Exercise inputs Start Marker

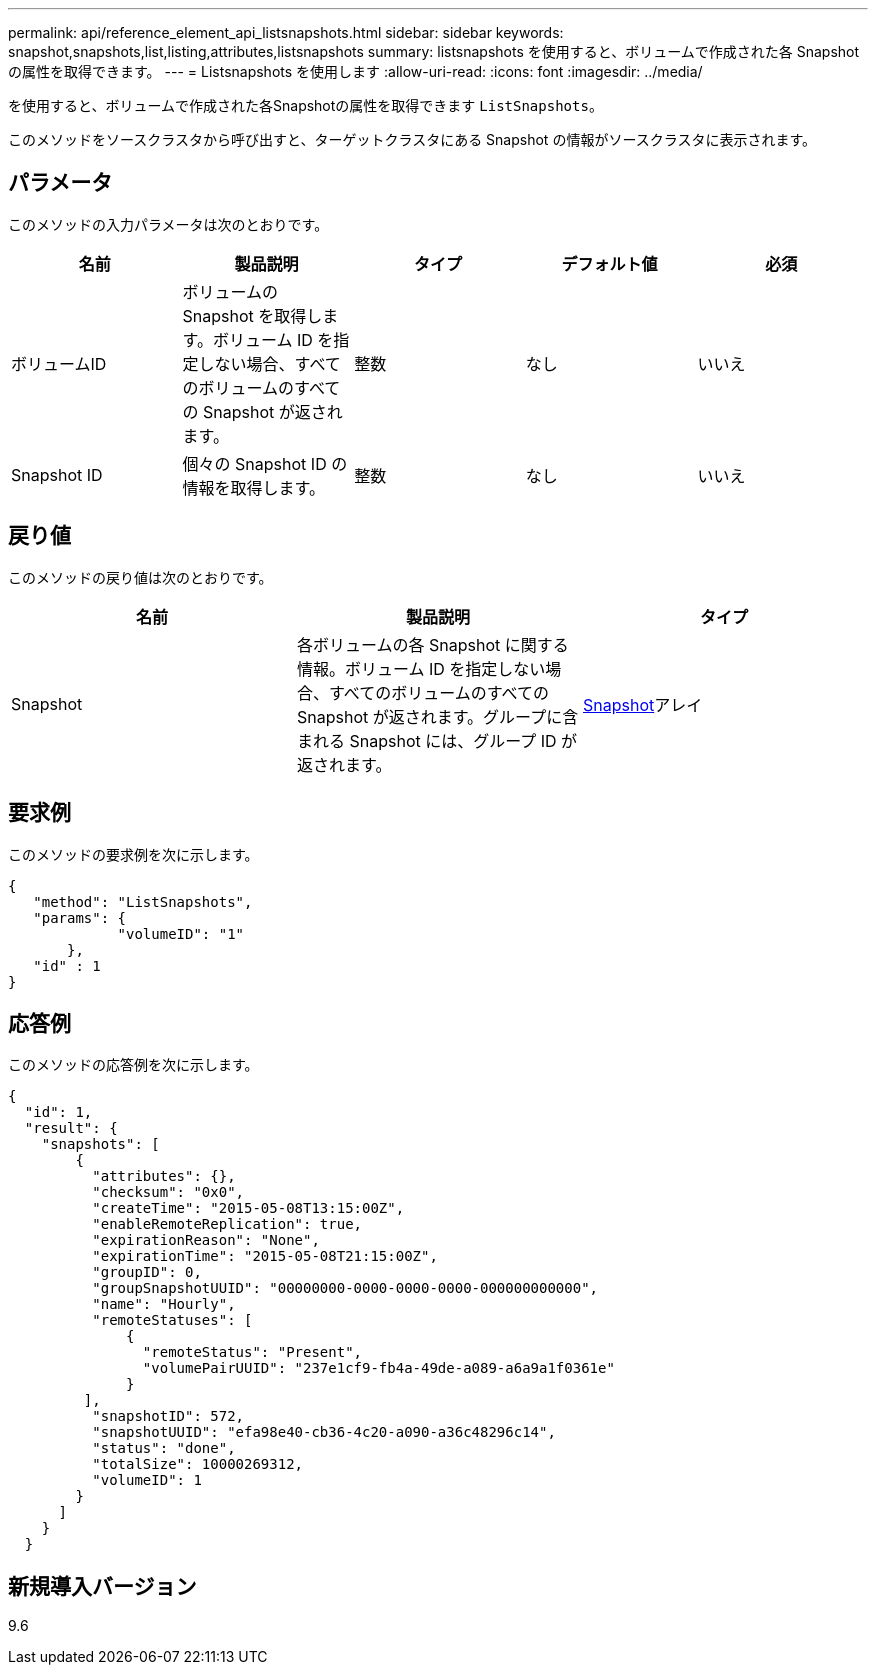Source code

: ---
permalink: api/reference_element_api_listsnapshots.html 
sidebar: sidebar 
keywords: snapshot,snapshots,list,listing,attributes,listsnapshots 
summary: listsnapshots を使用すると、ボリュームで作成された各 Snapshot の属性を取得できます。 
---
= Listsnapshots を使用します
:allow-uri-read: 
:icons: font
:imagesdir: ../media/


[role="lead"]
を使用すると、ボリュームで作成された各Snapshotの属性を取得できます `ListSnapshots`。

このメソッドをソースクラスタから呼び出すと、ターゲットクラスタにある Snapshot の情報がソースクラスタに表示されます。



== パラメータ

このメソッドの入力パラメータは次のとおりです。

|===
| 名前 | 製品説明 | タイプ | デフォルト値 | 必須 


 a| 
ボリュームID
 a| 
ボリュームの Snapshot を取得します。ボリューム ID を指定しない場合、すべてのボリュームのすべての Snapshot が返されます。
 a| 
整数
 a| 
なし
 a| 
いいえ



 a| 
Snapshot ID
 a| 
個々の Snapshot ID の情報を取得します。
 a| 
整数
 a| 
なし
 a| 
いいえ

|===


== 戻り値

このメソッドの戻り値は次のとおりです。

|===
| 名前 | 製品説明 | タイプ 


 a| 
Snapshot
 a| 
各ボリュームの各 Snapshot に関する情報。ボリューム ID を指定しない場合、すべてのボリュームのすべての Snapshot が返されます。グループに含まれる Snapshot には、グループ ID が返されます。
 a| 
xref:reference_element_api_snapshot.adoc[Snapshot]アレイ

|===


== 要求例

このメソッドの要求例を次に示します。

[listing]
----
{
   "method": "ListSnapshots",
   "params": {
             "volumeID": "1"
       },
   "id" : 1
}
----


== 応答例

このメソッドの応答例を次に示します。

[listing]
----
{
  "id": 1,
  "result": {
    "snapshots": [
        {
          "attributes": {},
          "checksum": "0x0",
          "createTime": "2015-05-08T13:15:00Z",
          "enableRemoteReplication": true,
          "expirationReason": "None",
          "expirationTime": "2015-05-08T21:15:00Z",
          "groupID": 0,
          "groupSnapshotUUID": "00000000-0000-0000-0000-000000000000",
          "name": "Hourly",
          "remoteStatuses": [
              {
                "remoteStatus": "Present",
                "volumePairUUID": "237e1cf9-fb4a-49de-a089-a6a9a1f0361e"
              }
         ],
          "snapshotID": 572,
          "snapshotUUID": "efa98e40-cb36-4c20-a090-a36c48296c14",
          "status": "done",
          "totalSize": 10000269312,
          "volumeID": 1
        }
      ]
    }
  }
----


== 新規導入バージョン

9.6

Exercise inputs End Marker
Exercise inputs Start Marker

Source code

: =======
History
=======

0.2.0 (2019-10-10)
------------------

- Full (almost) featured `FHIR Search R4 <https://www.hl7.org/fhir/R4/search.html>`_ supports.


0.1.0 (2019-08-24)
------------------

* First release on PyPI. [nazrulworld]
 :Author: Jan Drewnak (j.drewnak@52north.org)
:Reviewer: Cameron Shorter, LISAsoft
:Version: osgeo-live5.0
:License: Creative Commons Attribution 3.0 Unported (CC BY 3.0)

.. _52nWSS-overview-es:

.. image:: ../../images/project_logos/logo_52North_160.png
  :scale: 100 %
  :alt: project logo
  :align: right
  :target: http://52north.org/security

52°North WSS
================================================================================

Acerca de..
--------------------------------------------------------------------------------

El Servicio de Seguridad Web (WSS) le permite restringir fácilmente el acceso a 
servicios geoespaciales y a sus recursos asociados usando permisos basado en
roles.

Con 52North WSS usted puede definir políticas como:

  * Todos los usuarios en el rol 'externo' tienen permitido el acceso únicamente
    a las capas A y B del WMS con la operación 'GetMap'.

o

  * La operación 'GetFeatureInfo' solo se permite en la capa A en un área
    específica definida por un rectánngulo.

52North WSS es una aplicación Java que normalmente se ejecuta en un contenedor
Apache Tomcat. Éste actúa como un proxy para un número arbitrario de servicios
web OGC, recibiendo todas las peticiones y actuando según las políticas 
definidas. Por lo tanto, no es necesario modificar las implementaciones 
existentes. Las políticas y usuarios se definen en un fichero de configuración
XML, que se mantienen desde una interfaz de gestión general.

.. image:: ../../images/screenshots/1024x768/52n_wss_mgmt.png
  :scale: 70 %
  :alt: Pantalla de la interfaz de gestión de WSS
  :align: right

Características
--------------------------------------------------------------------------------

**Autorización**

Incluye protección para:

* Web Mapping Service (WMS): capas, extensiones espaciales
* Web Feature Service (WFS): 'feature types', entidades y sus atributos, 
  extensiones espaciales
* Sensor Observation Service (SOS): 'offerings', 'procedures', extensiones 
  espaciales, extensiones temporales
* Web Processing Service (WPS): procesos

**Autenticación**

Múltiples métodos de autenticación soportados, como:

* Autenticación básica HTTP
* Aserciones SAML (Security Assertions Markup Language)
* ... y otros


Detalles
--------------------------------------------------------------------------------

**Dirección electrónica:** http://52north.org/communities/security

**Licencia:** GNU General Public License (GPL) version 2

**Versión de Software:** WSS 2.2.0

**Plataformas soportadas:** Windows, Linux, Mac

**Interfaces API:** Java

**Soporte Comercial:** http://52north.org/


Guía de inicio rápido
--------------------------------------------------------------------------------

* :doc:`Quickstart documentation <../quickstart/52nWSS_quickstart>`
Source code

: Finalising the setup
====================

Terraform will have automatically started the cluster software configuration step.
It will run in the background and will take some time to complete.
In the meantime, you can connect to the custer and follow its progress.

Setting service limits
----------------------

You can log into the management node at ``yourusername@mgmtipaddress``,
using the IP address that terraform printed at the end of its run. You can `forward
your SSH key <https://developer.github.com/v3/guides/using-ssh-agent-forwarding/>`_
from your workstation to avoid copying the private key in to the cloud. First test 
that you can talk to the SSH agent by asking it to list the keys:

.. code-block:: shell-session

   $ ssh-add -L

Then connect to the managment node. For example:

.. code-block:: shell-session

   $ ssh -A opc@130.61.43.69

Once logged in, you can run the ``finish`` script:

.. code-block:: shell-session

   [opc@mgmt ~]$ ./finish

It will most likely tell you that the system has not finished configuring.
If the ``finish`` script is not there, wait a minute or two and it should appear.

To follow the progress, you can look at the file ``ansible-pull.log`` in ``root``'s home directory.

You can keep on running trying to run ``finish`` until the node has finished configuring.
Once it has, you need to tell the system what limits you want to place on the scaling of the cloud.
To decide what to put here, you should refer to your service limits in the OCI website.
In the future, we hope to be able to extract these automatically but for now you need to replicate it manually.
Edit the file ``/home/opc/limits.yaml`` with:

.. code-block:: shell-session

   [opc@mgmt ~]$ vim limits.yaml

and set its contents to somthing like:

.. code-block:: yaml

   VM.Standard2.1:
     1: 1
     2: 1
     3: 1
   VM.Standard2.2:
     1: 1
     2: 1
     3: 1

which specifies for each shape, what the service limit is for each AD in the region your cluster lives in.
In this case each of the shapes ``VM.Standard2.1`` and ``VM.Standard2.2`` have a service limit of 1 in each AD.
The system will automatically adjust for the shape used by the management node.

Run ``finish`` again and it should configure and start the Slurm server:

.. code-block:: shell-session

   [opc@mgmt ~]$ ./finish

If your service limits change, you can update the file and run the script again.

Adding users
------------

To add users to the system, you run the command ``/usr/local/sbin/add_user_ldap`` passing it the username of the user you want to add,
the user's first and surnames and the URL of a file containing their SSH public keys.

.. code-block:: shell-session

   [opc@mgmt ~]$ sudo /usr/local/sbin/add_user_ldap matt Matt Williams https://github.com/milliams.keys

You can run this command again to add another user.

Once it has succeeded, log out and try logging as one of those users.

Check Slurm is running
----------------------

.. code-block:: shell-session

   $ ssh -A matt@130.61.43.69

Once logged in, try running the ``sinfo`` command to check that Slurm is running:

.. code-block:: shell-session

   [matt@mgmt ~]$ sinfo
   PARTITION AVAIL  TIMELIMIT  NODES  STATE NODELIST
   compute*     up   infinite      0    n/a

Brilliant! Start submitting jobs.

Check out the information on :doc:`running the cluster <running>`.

Exercise inputs End Marker
Exercise inputs Start Marker

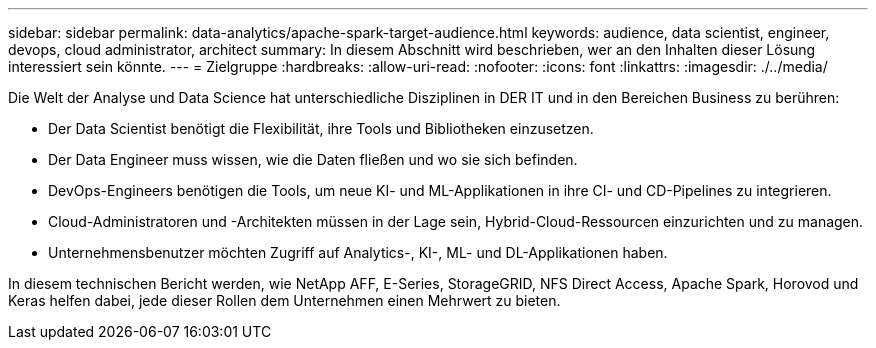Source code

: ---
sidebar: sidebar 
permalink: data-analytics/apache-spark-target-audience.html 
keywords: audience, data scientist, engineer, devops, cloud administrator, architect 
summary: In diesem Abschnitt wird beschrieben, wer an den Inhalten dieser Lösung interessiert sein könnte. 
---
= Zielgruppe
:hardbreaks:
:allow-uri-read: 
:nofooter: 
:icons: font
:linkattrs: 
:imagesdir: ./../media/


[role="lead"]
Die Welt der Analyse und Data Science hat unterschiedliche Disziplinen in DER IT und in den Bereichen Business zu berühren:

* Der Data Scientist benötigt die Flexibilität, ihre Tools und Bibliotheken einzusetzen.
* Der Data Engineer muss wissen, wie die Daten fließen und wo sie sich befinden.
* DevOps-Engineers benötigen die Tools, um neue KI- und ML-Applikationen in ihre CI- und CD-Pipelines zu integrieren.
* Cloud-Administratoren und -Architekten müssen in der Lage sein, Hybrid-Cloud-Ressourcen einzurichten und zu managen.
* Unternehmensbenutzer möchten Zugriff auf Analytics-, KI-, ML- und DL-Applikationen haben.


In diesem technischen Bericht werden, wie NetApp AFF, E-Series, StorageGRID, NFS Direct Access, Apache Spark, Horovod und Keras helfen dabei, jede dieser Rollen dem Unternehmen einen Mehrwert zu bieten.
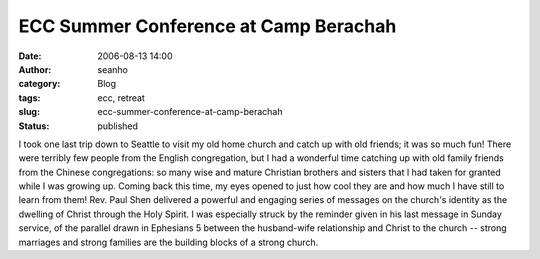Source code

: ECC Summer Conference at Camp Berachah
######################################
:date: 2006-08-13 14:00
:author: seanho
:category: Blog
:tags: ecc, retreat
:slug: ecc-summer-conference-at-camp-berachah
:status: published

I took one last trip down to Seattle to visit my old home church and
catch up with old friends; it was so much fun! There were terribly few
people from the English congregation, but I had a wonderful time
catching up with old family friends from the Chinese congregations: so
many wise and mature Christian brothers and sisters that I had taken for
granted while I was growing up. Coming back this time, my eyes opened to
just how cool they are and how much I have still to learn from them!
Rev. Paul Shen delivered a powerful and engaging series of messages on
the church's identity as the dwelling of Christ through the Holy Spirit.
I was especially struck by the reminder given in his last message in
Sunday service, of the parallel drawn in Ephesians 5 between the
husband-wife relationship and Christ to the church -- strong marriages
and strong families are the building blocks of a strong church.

Exercise inputs End Marker

**Task prompt**
Select every line above that contains the word "como", and copy it.

**Final answer**
Con 52North WSS usted puede definir políticas como:
Apache Tomcat. Éste actúa como un proxy para un número arbitrario de servicios
Múltiples métodos de autenticación soportados, como:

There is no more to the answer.